B.A., M.A. (Toronto), M.A., Ph.D. (Cornell)
Office: Watson 335
Phone: (613) 533-6000 ext. 77042
Cross-appointed faculty - Department of Philosophy
Most of my research explores the philosophical consequences of seeing science as a thoroughly social activity. Historical and sociological work on the practice of science should affect our views of a diverse set of issues in the philosophy of science, from the realism/anti-realism debate to the scope of standpoint epistemologies. Recently I have been looking at negotiations and debates about whether particular models get to count as good representations, and learning surprising things about metaphysics from those debates. I try to combine a down-to-earth or deflationary approach that focuses on ordinary scientific work, while insisting that we can draw philosophical lessons from that work. Sometimes my interest in science as a social process and in deflationary philosophy of science draws me further afield, into social theory and general issues in metaphysics
I have taught at Queen's since 1993, the first three years of that as a Webster/SSHRC Postdoctoral Fellow in the Humanities. In addition to my appointment in Philosophy I am cross-appointed to the Department of Sociology at Queen's. I did my Ph.D. in the Department of Science & Technology Studies at Cornell University, and earlier degrees in Philosophy at the University of Toronto.

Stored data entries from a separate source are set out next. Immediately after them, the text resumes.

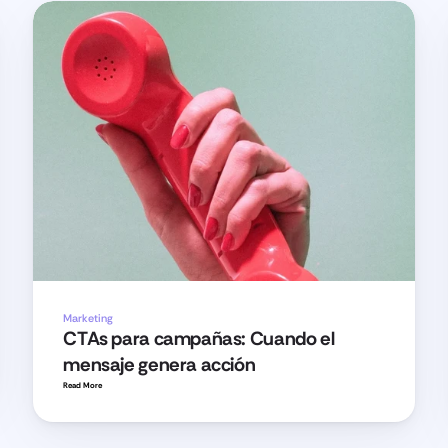
Marketing
CTAs para campañas: Cuando el 
mensaje genera acción
Read More 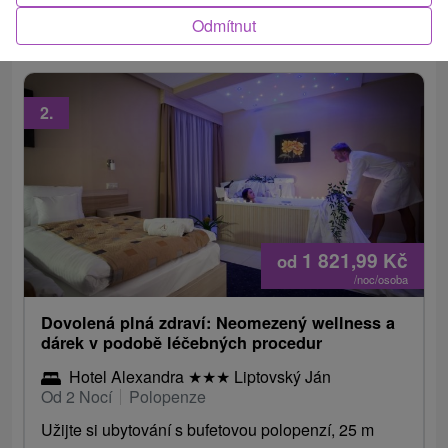
procedury dle výběru, volný přístup do...
Odmítnut
2.
1 821,99
Kč
od
/noc/osoba
Dovolená plná zdraví: Neomezený wellness a
dárek v podobě léčebných procedur
Hotel Alexandra
★
★
★
Liptovský Ján
Od 2 Nocí
Polopenze
Užijte si ubytování s bufetovou polopenzí, 25 m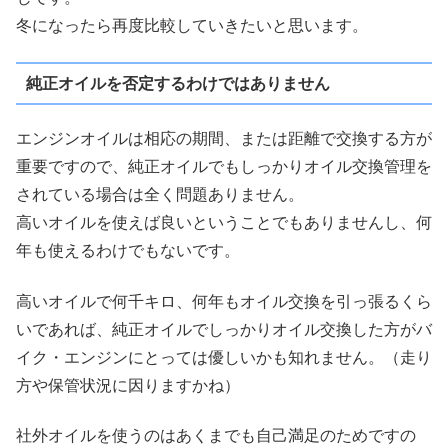
冬になったら再度比較していきたいと思います。
純正オイルを否定するわけではありません
エンジンオイルは相応の期間、または距離で交換する方が
重要ですので、純正オイルでもしっかりオイル交換管理を
されている場合は全く問題ありません。
高いオイルを使えば良いということでもありませんし、何
年も使えるわけでもないです。
高いオイルで何千キロ、何年もオイル交換を引っ張るくら
いであれば、純正オイルでしっかりオイル交換した方がバ
イク・エンジンにとっては優しいかも知れません。（走り
方や保管状況に因りますかね）
社外オイルを使うのはあくまでも自己満足のためですの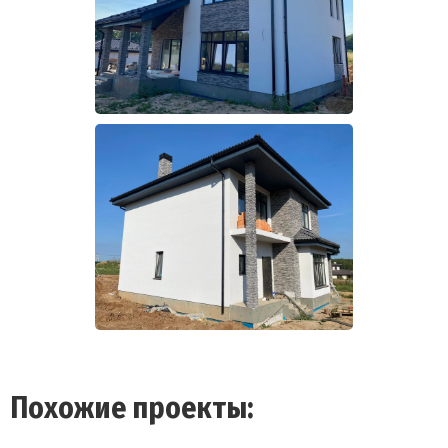
Похожие проекты: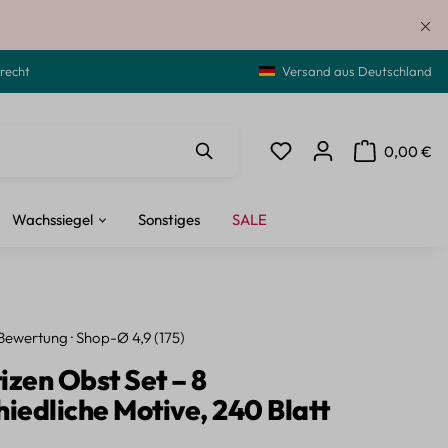
recht
Versand aus Deutschland
0,00 €
Du hast 0 Produkte auf de
Warenkorb ent
Wachssiegel
Sonstiges
SALE
Bewertung · Shop-Ø 4,9 (175)
izen Obst Set – 8
hiedliche Motive, 240 Blatt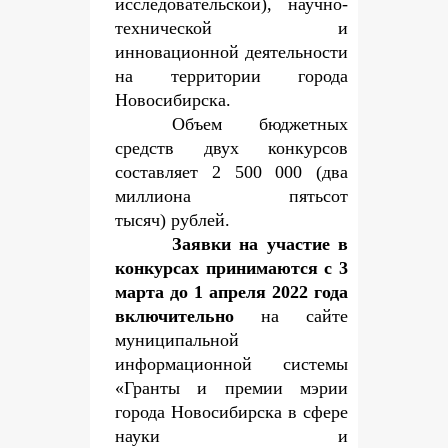
исследовательской), научно-
технической и
инновационной деятельности
на территории города
Новосибирска.
Объем бюджетных
средств двух конкурсов
составляет 2 500 000 (два
миллиона пятьсот
тысяч) рублей.
Заявки на участие в
конкурсах принимаются с 3
марта до 1 апреля 2022 года
включительно
на сайте
муниципальной
информационной системы
«Гранты и премии мэрии
города Новосибирска в сфере
науки и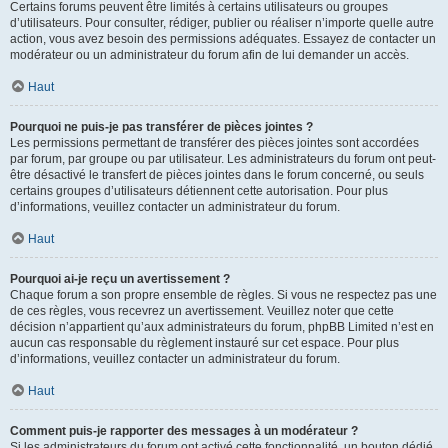
Certains forums peuvent être limités à certains utilisateurs ou groupes
d’utilisateurs. Pour consulter, rédiger, publier ou réaliser n’importe quelle autre
action, vous avez besoin des permissions adéquates. Essayez de contacter un
modérateur ou un administrateur du forum afin de lui demander un accès.
Haut
Pourquoi ne puis-je pas transférer de pièces jointes ?
Les permissions permettant de transférer des pièces jointes sont accordées
par forum, par groupe ou par utilisateur. Les administrateurs du forum ont peut-
être désactivé le transfert de pièces jointes dans le forum concerné, ou seuls
certains groupes d’utilisateurs détiennent cette autorisation. Pour plus
d’informations, veuillez contacter un administrateur du forum.
Haut
Pourquoi ai-je reçu un avertissement ?
Chaque forum a son propre ensemble de règles. Si vous ne respectez pas une
de ces règles, vous recevrez un avertissement. Veuillez noter que cette
décision n’appartient qu’aux administrateurs du forum, phpBB Limited n’est en
aucun cas responsable du règlement instauré sur cet espace. Pour plus
d’informations, veuillez contacter un administrateur du forum.
Haut
Comment puis-je rapporter des messages à un modérateur ?
Si les administrateurs du forum ont activé cette fonctionnalité, un bouton dédié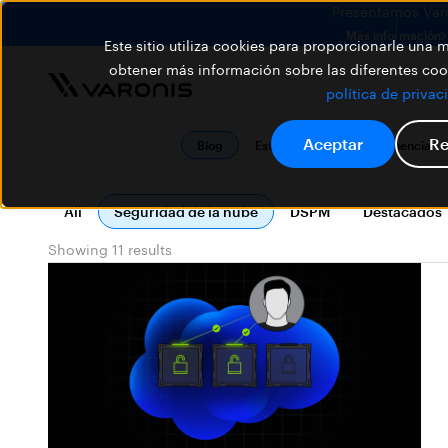
Presentamos Varon
Más información
Este sitio utiliza cookies para proporcionarle una
obtener más información sobre las diferentes cook
política de privac
Aceptar
Re
Blog
Estado de la ciberdelincuencia
All
Seguridad de la nube
DSPM
Destacados
Showing 11 results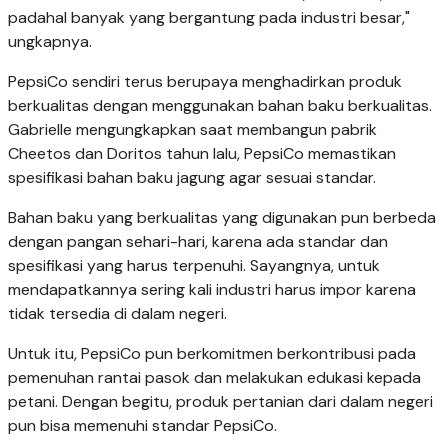
padahal banyak yang bergantung pada industri besar,"
ungkapnya.
PepsiCo sendiri terus berupaya menghadirkan produk
berkualitas dengan menggunakan bahan baku berkualitas.
Gabrielle mengungkapkan saat membangun pabrik
Cheetos dan Doritos tahun lalu, PepsiCo memastikan
spesifikasi bahan baku jagung agar sesuai standar.
Bahan baku yang berkualitas yang digunakan pun berbeda
dengan pangan sehari-hari, karena ada standar dan
spesifikasi yang harus terpenuhi. Sayangnya, untuk
mendapatkannya sering kali industri harus impor karena
tidak tersedia di dalam negeri.
Untuk itu, PepsiCo pun berkomitmen berkontribusi pada
pemenuhan rantai pasok dan melakukan edukasi kepada
petani. Dengan begitu, produk pertanian dari dalam negeri
pun bisa memenuhi standar PepsiCo.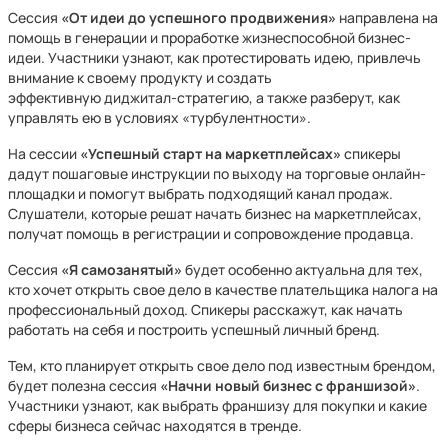
Сессия
«От идеи до успешного продвижения»
направлена на
помощь в генерации и проработке жизнеспособной бизнес-
идеи. Участники узнают, как протестировать идею, привлечь
внимание к своему продукту и создать
эффективную диджитал-стратегию, а также разберут, как
управлять ею в условиях «турбулентности».
На сессии
«Успешный старт на маркетплейсах»
спикеры
дадут пошаговые инструкции по выходу на торговые онлайн-
площадки и помогут выбрать подходящий канал продаж.
Слушатели, которые решат начать бизнес на маркетплейсах,
получат помощь в регистрации и сопровождение продавца.
Сессия
«Я самозанятый»
будет особенно актуальна для тех,
кто хочет открыть свое дело в качестве плательщика налога на
профессиональный доход. Спикеры расскажут, как начать
работать на себя и построить успешный личный бренд.
Тем, кто планирует открыть свое дело под известным брендом,
будет полезна сессия
«Начни новый бизнес с франшизой»
.
Участники узнают, как выбрать франшизу для покупки и какие
сферы бизнеса сейчас находятся в тренде.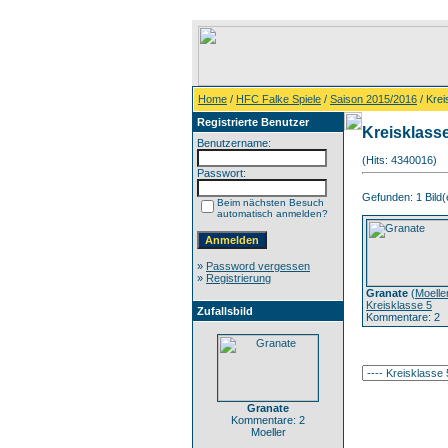
Home
/
HFC Falke Spiele
/
Saison 2015/2016
/ Krei
Registrierte Benutzer
Kreisklass
Benutzername:
(Hits: 4340016)
Passwort:
Gefunden: 1 Bild(e
Beim nächsten Besuch
automatisch anmelden?
»
Password vergessen
»
Registrierung
Granate
(
Moelle
Kreisklasse 5
Zufallsbild
Kommentare: 2
Granate
Kommentare: 2
Moeller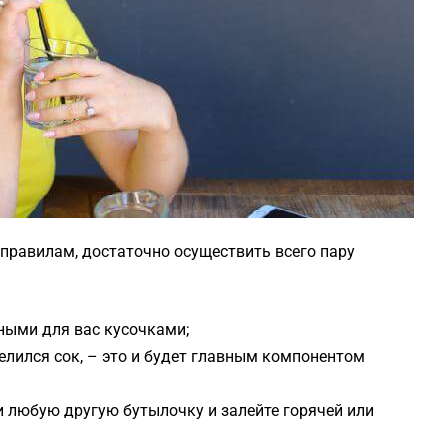
правилам, достаточно осуществить всего пару
ными для вас кусочками;
делился сок, – это и будет главным компонентом
и любую другую бутылочку и залейте горячей или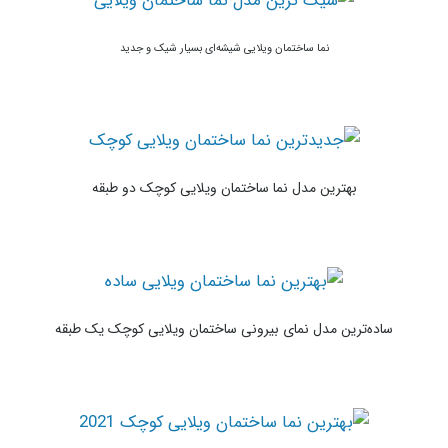
نما ساختمان ویلایی شیشه‌ای بسیار شیک و جدید
بهترین مدل نما ساختمان ویلایی کوچک دو طبقه
ساده‌ترین مدل نمای بیرونی ساختمان ویلایی کوچک یک طبقه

SELECTED PUBLICATIONS (PDF*, 12KB)
Metaphysics of Scientific Practice
I apply deflationary strategies to questions of realism: given what we know about scientific practice, what are the objects of scientific inquiry? I explore how scientists work between theoretical, experimental, simulated, and natural worlds, and the philosophical terms in which to view these worlds.
The pharmaceutical industry has successfully integrated itself into both medical research and medical practice. Key questions arise about the extent of its control in both arenas. To address such questions, I plan to look at points at which research, education, and marketing come into contact.
A Sociology of Philosophy
Patterns and practices of philosophical writing reveal intense stratification in North American philosophy. Research is underway for an article exploring this stratification and its philosophical consequences. A symposium around this issue was organized for the Canadian Philosophical Association's 2003 meeting.